A plane leaves the airport in Galisteo and flies 170 km at 68.0° east of north; then it changes direction to fly 230 km at 36.0° south of east, after which it makes an immediate emergency landing in a pasture. When the airport sends out a rescue crew, in which direction and how far should this crew fly to go directly to this plane?

Answer 1

Answer:

The direction will be $84.86^\circ$ and the distance 250.75km.

Explanation:

Let's say A is the displacement vector which represents the first 170km and B the one for the next 230km.

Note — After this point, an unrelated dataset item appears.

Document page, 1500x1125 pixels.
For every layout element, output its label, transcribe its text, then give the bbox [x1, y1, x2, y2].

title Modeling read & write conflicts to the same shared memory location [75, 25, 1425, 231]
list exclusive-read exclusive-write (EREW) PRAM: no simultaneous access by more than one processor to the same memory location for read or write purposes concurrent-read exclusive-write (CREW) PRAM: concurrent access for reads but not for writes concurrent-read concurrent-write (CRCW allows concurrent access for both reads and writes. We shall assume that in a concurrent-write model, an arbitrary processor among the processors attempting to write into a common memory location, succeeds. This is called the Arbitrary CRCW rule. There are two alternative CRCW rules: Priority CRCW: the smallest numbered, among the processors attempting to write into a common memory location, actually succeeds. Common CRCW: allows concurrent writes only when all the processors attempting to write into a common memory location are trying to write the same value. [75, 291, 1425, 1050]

Then the components of these vector will be:

$A_x=170cos(68^{\circ})\\ A_y=170sin(68^\circ)\\\\B_x=230cos(-36^\circ)\\B_y=230sin(-36^\circ)$

The vector which point from the origin to the final position of the plane will be R=A+B. We sum components on x and y independetly (vector property):

$R_x=A_x+B_x=170cos(68^{\circ})+230cos(-36^\circ)=63.68km+186.07km=249.75km$

$R_y=A_y+B_y=170sin(68^\circ)+230sin(-36^\circ)=157.62km-135.19km=22.43km$

If $\theta$ is the direction of R then:

$tan(\theta )=\frac{R_x}{R_y}$ ⇒ $\theta = arctan(\frac{R_x}{R_y})$ ⇒ $\theta = 84.86^\circ$.

The distance will be given by the magnitud of the vector R:

$R=\sqrt{R_x^2 + R_y^2}$ ⇒ $R=\sqrt{R_x^2 + R_y^2} = 250.75$.